A couple of months ago, I got the semi-psychotic idea to search for numbers and strings in the digits of the square root of 2. The idea is hardly unique. There has been a fair amount of research into this area, a variation on the infinite monkeys typing on a typewriter theorem.

Why Root 2?

Because it wasn't Pi. Pi is the probably the most studied math constant, so I wanted to start with something fundamental that wasn't pi.

I needed an irrational constant, one that generated an infinite stream of random numbers, and root 2 was as good a choice as any. I might argue that root 2 is even more commonly encountered than pi, in that it is found in the hypotenuse of a 1x1 square. Surely, 1x1 squares are more common than circles in the modern world.

Infinite Integers

The first challenge was to find or generate the integers of root 2. With a quick search, I found up to 10 million digit files that had been created by NASA. While a good start, I wanted a lot more than 10 million digits. I ended up using the 1 million file from NASA as a control file to make sure that any other method I used to generate digits was validated by NASA. My starting target was 1 billion digits, but I wanted the ability to go to an arbitrary number.
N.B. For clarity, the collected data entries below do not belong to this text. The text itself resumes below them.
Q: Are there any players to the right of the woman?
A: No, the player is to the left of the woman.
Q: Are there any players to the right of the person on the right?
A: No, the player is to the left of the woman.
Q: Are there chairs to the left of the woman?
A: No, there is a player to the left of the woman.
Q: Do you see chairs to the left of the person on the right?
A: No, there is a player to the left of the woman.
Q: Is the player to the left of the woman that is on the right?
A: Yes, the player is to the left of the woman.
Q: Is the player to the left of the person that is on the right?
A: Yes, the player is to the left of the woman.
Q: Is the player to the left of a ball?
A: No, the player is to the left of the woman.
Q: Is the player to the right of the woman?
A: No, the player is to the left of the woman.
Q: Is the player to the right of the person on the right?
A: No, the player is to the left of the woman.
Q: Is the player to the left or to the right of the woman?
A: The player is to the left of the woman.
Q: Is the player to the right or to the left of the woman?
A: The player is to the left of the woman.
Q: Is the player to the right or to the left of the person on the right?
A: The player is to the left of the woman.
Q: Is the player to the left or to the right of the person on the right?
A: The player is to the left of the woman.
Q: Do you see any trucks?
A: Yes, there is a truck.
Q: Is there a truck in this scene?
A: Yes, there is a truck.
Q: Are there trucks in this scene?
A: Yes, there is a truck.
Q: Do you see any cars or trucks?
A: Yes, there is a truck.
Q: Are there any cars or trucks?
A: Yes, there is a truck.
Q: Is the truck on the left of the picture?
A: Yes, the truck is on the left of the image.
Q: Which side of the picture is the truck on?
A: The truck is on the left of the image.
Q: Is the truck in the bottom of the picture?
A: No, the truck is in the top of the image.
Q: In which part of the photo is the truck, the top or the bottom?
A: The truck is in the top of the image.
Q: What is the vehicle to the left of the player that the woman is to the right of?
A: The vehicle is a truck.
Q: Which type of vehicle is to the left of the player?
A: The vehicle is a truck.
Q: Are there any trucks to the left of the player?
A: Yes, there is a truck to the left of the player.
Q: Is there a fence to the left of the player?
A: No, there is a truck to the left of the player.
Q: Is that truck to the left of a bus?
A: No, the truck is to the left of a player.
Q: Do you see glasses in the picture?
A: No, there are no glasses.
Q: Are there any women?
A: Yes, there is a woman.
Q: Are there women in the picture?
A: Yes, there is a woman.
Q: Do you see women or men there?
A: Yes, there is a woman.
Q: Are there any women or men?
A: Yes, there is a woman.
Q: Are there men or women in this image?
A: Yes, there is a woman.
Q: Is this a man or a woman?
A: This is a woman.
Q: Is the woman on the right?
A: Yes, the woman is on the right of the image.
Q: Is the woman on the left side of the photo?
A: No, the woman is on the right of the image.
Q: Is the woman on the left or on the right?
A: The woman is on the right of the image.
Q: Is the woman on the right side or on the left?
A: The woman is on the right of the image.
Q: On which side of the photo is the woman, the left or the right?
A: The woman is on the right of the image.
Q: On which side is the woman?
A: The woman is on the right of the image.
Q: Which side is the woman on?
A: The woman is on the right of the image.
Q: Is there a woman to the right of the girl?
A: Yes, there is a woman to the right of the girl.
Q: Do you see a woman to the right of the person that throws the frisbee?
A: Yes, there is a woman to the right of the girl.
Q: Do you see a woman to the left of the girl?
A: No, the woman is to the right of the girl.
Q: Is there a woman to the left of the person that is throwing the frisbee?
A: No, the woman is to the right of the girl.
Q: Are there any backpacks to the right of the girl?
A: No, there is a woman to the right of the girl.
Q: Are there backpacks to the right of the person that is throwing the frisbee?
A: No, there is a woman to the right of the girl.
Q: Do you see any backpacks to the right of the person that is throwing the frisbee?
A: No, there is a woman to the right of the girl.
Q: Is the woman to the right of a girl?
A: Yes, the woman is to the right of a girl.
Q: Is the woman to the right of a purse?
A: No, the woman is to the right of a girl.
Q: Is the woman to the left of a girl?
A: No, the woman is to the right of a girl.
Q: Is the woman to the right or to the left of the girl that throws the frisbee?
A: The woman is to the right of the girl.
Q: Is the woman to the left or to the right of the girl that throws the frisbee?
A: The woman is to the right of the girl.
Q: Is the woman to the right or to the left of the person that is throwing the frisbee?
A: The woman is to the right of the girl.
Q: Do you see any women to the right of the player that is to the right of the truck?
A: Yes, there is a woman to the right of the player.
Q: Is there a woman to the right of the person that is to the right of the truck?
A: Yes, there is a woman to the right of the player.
When I started thinking about how to generate digits with a computer, I realized there were some unique hurdles in trying to calculate infinite precision numbers. First, standard machine data types fail at the task. 64-bit integers give you a large work space, but floating point numbers are notorious about losing precision. The math libraries of most languages work to about 15 digits, so those were out.

I found more than 10 methods documented to compute square roots.

Baby Steps

The first attempt to calculate the square root of 2 was actually written by a colleague who was intrigued enough to implement the Babylonian method in clojure. The first few tests seemed promising and matched the NASA file up to roughly 25,000 digits. Where it broke down was after about 20 iterations where the run time exceeded 18 hours. Getting to a very large number of digits did not appear to be practical.

The next attempt was one I wrote using the Duplex method (in ruby). Duplex has the advantage of computing one digit at a time and I was hoping this would avoid some of the problems with doing multiplication with millions of digits. There may have been a flaw in my ruby implementation because it got off track past digit 53 when I compared the results with the NASA file. I was careful to follow the example I found in Wikipedia, but I must have made some kind of mistake because it always diverged.

Standing on Shoulders

Like any good programmer, I quickly decided to search for working code that someone else had written. I found a very old C++ implementation, but also a handful of working programs. The one I tried first was PiFast.

PiFast is a Windows program that can calculate many constants in addition to Pi. Since my main computer is a Macbook, I loaded it into my VMware virtual machine running XP. As you might imagine, it was more than a little CPU intensive. After a few short trial runs, I let it loose on a 1 billion digit computation that for all intents locked my machine for about 11 hours. At the end, I had a file of 1 billion digits, the first million of which validated perfectly against the NASA file.

To validate and test the file -- a 1 gigabyte file -- I wrote a number of scripts (ruby is my scripting language of choice these days) to test the digits, and manipulate the file in several ways.